Police In This City Have Been Secretly Shooting Stray Cats
They've been doing it for years because "cats don't belong outside."
In Jefferson, Iowa, it’s commonplace for local law enforcement to trap feral cats across the city — but many residents assumed they were just brought to animal shelters.
They were being shot and killed instead.
Scott Wilson, animal welfare intervention coordinator for the Animal Rescue League of Iowa, learned this last week when he traveled to Jefferson to look into calls from citizens who had heard rumors that trapped feral cats weren’t ending up at shelters.
“We met up with the city’s mayor and police chief, and they admitted that officers who didn’t think cats could be adopted were euthanized by gunshot,” Wilson told The Dodo. “We discussed that, not only was this not the best solution to the problem, but it could also be in violation with Iowa state law.”
There are about three main cat colonies across the city, consisting of around 10-30 cats each. There is currently not a trap-neuter-return program implemented there, which means cats have been trapped and shot by police as means of population control for years. One city councilman told local news outlets that “cats don’t belong outside.”
“If one started becoming a nuisance, police would be called, and if they didn’t think it was owned by someone, they would take it out to be shot,” Wilson said. “We aren’t sure how long this has been taking place, but my guess is that it has been a long time. Many citizens weren’t aware this was happening.”
With the help of global cat organization Alley Cat Allies and local organization Animal Protection and Education (APE), Wilson proposed implementing a feral cat program in the city of Jefferson. Since then, the mayor has announced the city will no longer be trapping the cats to be killed and is exploring the options presented — but now the local animal welfare groups are in desperate need of additional funding to support a new plan.
Sadly, Jefferson is not the only city to resort to killing feral cats to keep them off the streets. Many municipalities across the country still use this system, despite animal welfare concerns. The approach causes millions of healthy cats to be killed each year through taxpayer-funded animal control agencies.
“Catching and killing cats fails because of the vacuum effect. New cats move in to take advantage of the food and shelter," Becky Robinson, president and founder of Alley Cat Allies, told The Dodo. "Trap-neuter-return is a sound public policy. Cats’ lives improve, and they can coexist with their human neighbors.

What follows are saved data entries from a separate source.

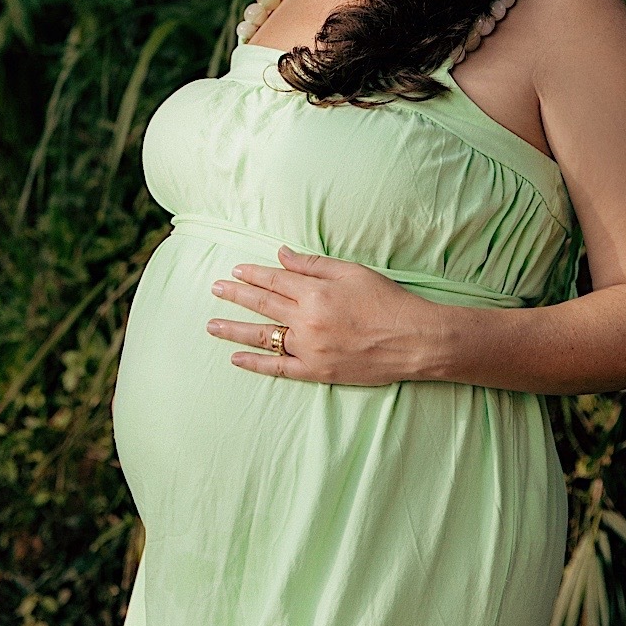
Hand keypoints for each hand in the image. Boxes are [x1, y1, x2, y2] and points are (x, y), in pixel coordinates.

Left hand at [207, 245, 430, 384]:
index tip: (234, 271)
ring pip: (263, 336)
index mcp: (316, 292)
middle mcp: (307, 320)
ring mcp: (309, 348)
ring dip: (235, 329)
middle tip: (214, 289)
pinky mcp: (317, 371)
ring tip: (212, 325)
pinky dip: (255, 364)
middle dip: (236, 295)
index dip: (253, 274)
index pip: (275, 280)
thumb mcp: (352, 271)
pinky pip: (278, 368)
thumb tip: (281, 255)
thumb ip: (313, 264)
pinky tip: (236, 359)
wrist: (414, 340)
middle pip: (263, 304)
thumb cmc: (387, 300)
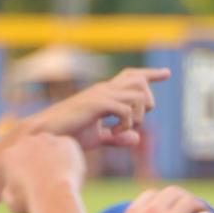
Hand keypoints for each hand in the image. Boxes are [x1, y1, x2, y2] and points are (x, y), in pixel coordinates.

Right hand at [0, 134, 84, 212]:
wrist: (54, 196)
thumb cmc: (33, 203)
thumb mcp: (13, 204)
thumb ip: (10, 192)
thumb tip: (10, 188)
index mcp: (8, 156)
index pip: (17, 160)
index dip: (27, 173)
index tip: (36, 186)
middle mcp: (25, 142)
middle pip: (34, 149)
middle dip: (41, 161)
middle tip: (52, 180)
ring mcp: (46, 140)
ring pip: (52, 146)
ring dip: (56, 158)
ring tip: (62, 177)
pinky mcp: (65, 142)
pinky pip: (70, 149)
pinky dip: (73, 160)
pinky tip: (73, 174)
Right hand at [23, 67, 169, 149]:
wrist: (46, 134)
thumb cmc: (69, 135)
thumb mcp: (98, 138)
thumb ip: (118, 138)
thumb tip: (138, 139)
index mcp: (105, 93)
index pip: (131, 76)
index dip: (150, 74)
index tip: (167, 73)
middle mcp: (104, 89)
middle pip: (139, 82)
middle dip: (147, 103)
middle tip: (136, 123)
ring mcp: (100, 95)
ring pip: (137, 95)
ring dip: (138, 117)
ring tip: (122, 130)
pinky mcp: (95, 104)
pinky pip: (125, 110)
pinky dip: (125, 125)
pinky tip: (113, 134)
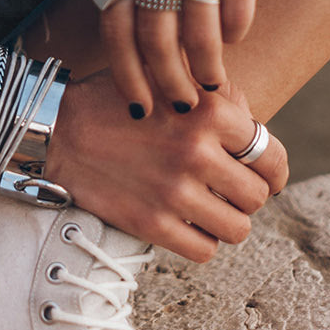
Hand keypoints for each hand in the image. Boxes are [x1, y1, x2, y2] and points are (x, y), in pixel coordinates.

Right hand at [41, 69, 288, 262]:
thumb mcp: (168, 78)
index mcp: (208, 112)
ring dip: (226, 221)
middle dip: (245, 195)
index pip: (271, 156)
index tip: (264, 176)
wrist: (57, 130)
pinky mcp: (151, 223)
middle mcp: (196, 152)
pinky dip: (201, 242)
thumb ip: (217, 96)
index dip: (273, 170)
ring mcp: (174, 192)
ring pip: (238, 229)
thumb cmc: (117, 102)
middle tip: (226, 190)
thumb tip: (256, 128)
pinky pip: (205, 251)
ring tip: (208, 208)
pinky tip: (186, 224)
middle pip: (257, 196)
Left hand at [101, 0, 294, 112]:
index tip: (137, 103)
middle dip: (165, 83)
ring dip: (206, 68)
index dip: (125, 70)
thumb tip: (138, 33)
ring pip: (197, 31)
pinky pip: (236, 8)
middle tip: (180, 107)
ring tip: (213, 86)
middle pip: (153, 36)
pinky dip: (235, 34)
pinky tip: (236, 39)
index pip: (114, 21)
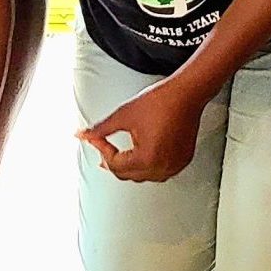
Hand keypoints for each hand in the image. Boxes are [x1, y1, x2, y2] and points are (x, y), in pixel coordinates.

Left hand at [76, 76, 205, 182]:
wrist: (186, 93)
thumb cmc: (162, 101)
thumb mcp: (124, 115)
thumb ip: (100, 130)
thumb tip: (83, 135)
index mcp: (147, 159)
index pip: (115, 164)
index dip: (102, 149)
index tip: (97, 139)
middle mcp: (162, 167)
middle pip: (127, 174)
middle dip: (113, 162)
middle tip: (104, 149)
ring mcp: (174, 165)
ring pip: (144, 176)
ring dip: (130, 168)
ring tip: (120, 157)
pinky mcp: (183, 160)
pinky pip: (160, 172)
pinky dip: (149, 167)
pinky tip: (142, 157)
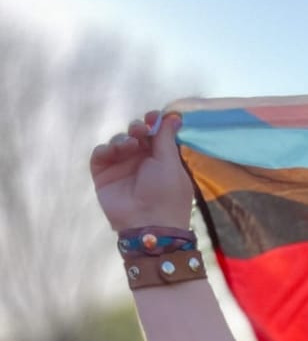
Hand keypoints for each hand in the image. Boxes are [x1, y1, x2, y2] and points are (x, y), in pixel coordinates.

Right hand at [90, 110, 194, 230]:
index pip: (154, 135)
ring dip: (123, 139)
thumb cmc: (166, 194)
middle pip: (135, 135)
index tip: (153, 116)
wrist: (148, 224)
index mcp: (162, 160)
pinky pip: (100, 154)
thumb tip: (175, 116)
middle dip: (138, 128)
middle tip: (140, 130)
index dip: (153, 122)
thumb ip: (166, 138)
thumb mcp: (170, 163)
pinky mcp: (104, 175)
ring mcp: (121, 169)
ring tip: (131, 146)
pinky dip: (106, 149)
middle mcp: (141, 163)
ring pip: (118, 142)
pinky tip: (115, 151)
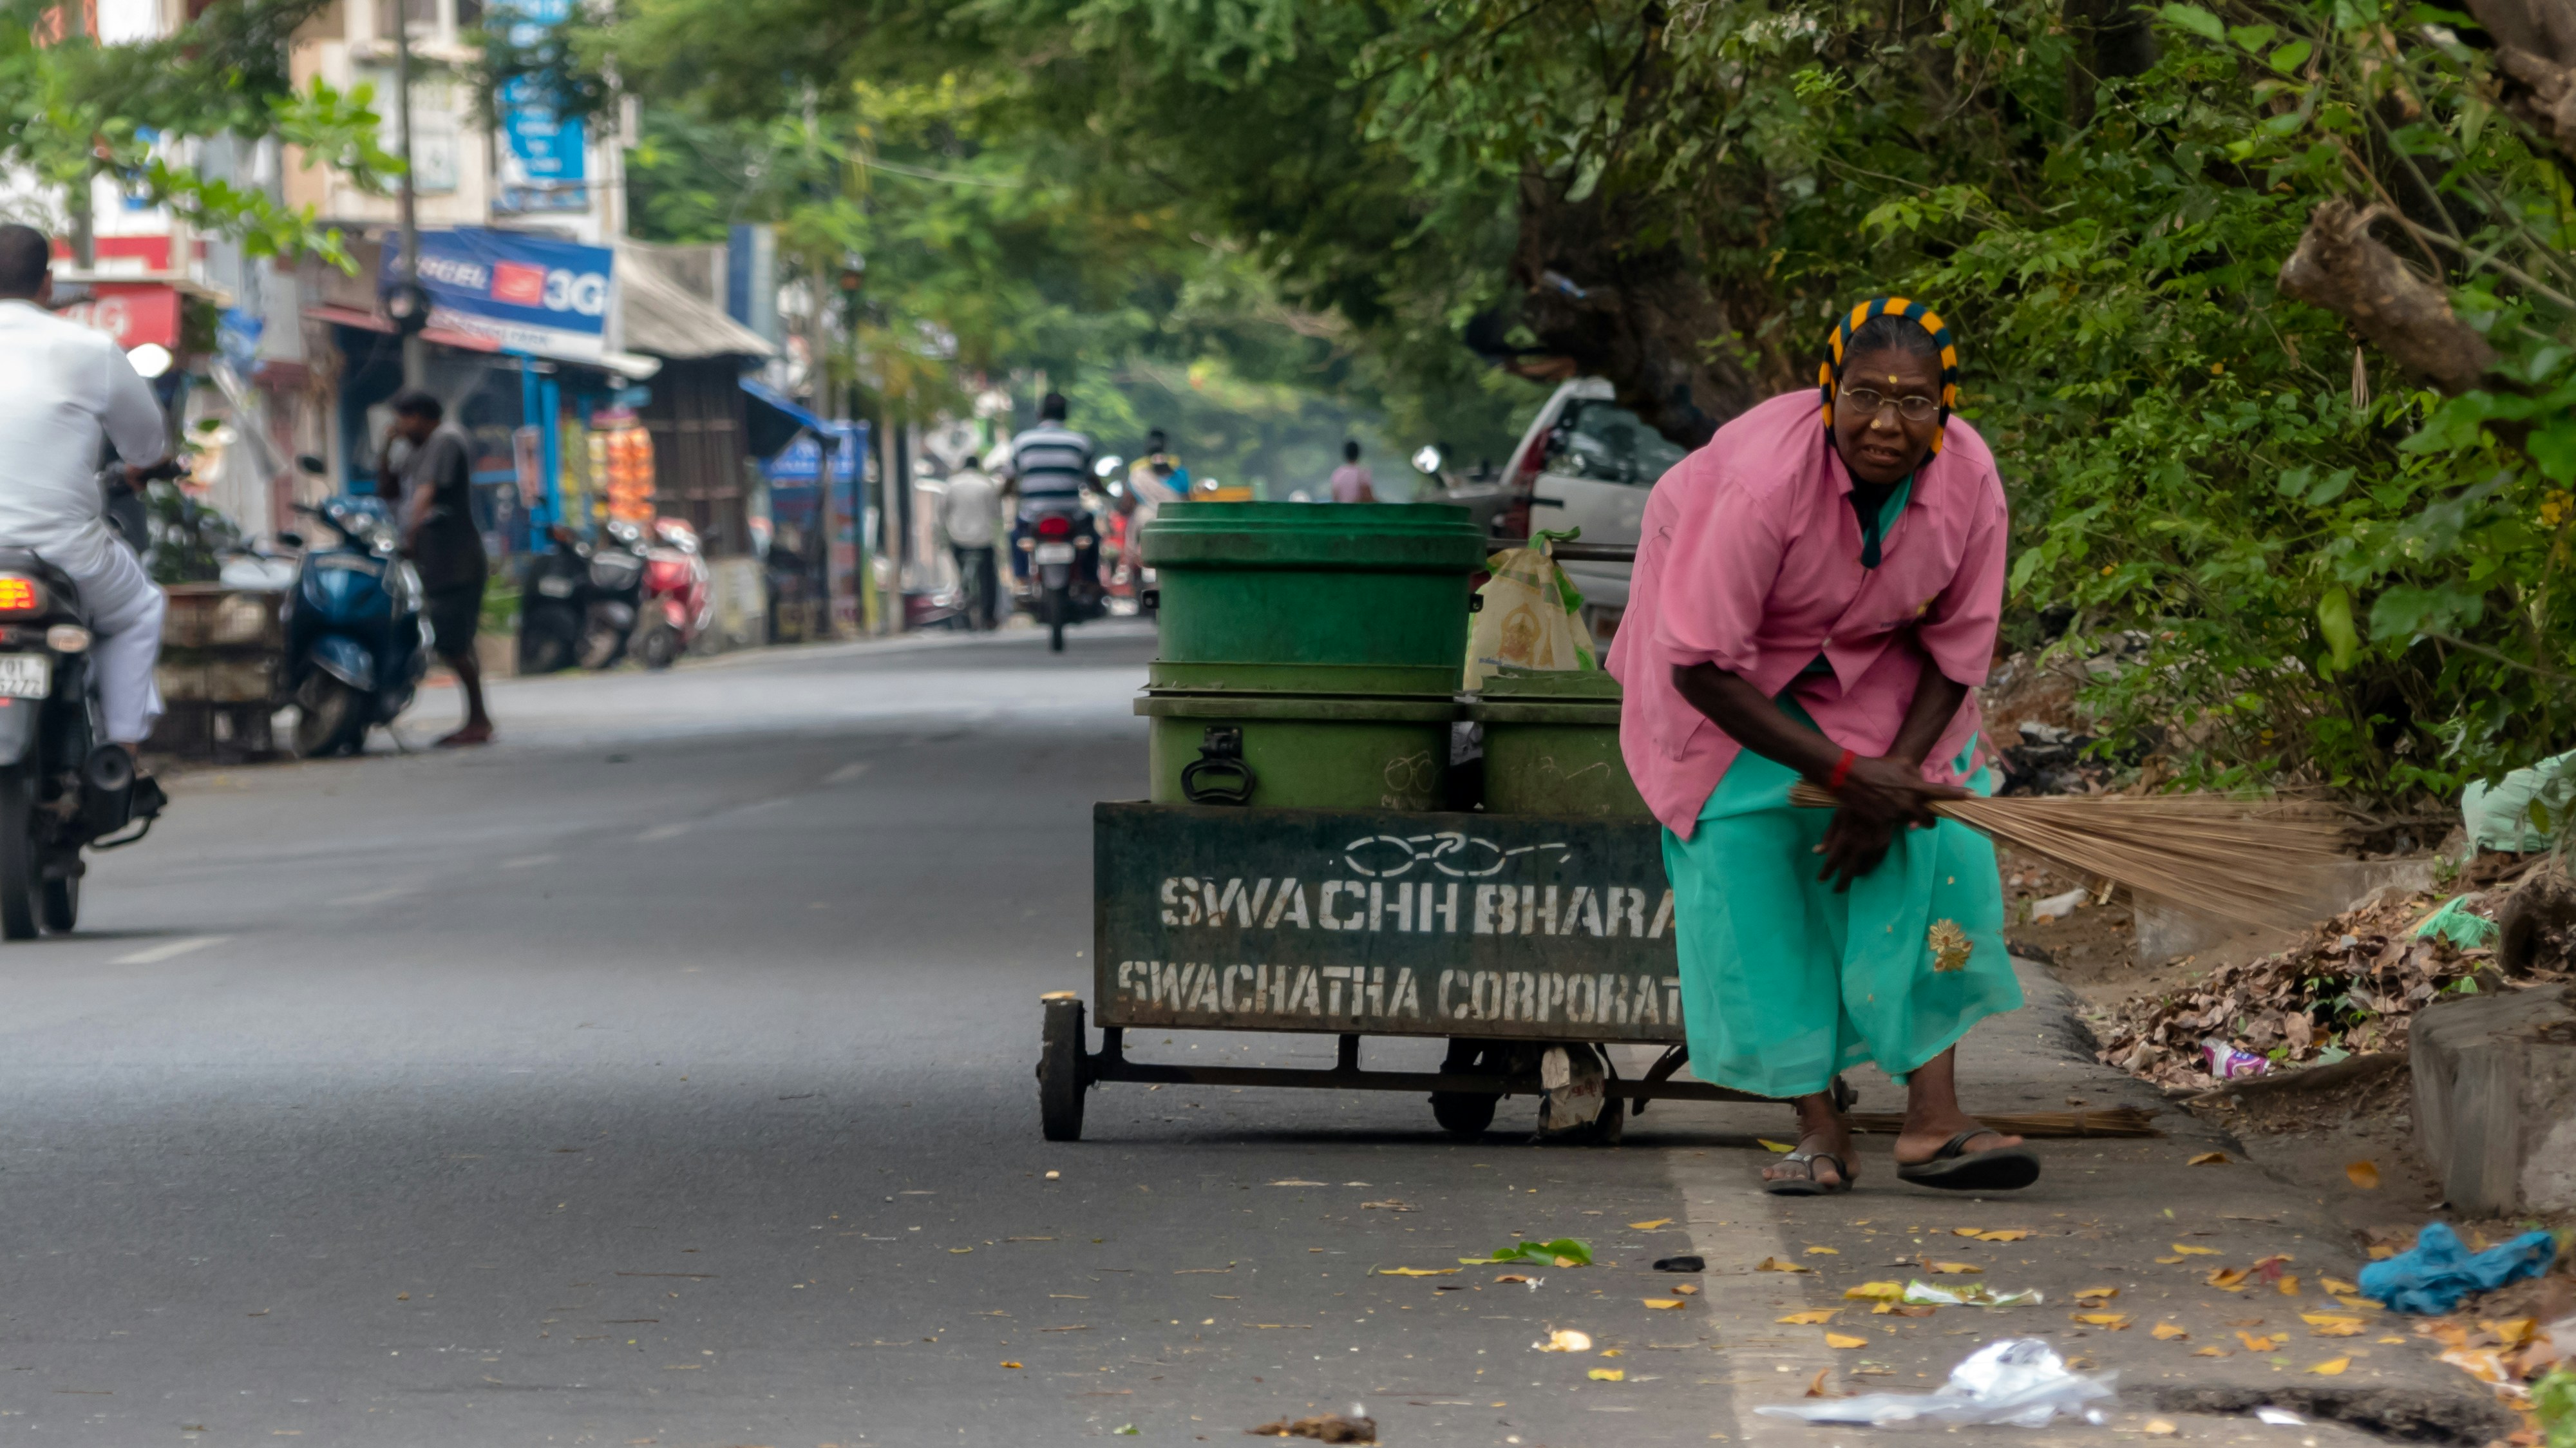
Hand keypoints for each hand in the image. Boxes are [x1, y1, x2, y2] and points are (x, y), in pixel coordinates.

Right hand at [1814, 755, 1966, 890]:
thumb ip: (1917, 774)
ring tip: (1904, 812)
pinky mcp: (1884, 822)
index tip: (1973, 795)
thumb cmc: (1878, 766)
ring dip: (1912, 819)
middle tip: (1928, 815)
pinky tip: (1888, 814)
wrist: (1850, 777)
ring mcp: (1897, 814)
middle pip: (1930, 819)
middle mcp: (1910, 803)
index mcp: (1916, 787)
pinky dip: (1896, 821)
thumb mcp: (1902, 763)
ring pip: (1913, 823)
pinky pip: (1897, 826)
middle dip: (1931, 818)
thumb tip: (1924, 782)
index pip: (1942, 792)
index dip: (1959, 794)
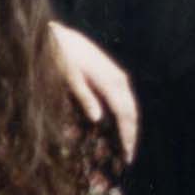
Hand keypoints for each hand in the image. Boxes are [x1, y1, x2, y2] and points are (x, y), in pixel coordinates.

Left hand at [50, 22, 139, 159]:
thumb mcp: (69, 78)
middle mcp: (120, 80)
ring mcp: (118, 76)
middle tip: (127, 157)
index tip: (127, 157)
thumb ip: (85, 97)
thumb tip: (97, 119)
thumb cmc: (62, 57)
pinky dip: (124, 115)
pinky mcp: (113, 74)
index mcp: (111, 82)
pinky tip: (118, 125)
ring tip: (124, 145)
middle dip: (130, 135)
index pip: (126, 115)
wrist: (62, 37)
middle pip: (132, 113)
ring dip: (129, 126)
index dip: (128, 137)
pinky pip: (124, 99)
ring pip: (130, 106)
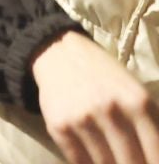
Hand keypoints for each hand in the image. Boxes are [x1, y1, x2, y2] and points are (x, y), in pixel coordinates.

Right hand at [32, 30, 158, 163]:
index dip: (153, 163)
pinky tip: (94, 159)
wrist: (60, 54)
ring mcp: (83, 119)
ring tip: (113, 159)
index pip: (155, 152)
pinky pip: (79, 160)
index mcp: (138, 102)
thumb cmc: (105, 76)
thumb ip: (150, 124)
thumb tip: (153, 157)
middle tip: (131, 161)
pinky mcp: (59, 126)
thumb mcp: (136, 93)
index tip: (148, 163)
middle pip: (131, 162)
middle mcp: (111, 111)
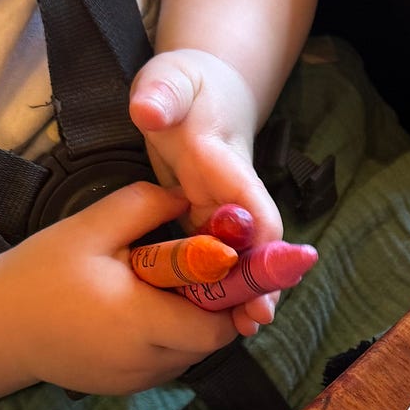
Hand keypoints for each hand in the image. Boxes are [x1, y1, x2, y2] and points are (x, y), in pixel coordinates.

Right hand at [0, 182, 243, 394]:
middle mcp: (145, 360)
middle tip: (188, 274)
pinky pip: (166, 364)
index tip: (220, 268)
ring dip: (190, 325)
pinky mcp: (127, 388)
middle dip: (211, 308)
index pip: (216, 327)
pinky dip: (167, 341)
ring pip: (190, 355)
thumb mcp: (88, 229)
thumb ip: (142, 206)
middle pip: (209, 342)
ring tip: (159, 291)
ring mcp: (137, 380)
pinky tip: (141, 314)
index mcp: (139, 321)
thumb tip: (187, 195)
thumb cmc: (40, 274)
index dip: (227, 299)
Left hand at [129, 47, 282, 332]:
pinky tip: (215, 317)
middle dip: (260, 281)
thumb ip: (161, 94)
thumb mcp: (170, 80)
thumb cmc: (183, 85)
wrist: (201, 90)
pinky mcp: (210, 221)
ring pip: (241, 256)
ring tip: (244, 330)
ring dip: (246, 292)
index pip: (252, 203)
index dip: (260, 239)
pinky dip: (222, 287)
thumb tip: (148, 110)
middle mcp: (233, 192)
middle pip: (257, 242)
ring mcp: (225, 209)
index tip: (261, 271)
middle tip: (257, 320)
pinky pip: (221, 259)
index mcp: (226, 160)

Thousands of communities now benefit from [these] programs."
Wilson has seen firsthand how effective feral cat programs can be across the state of Iowa.
“We aren’t dealing with thousands of cats here [in Jefferson],” Wilson said. “There have been several cities across Iowa that have implemented trap-neuter-return policies — slowly the colony sizes decrease and level out because no new cats are being born. It’s a much more humane, long-term solution than just trying to kill the cats as they continue to breed.”
In the coming weeks, the three groups will be working with officials to develop a feral cat protection plan for the city, which would include spays and neuters, microchipping and adoption programs through the local animal shelter, People For Animal Welfare Society.
“We want to give major props to Alley Cat Allies and APE for coming forward,” Wilson said. “We all want to bring in resources to do this — and knowing the mayor and police chief are putting an immediate end to this is the first step to our long-term solution.”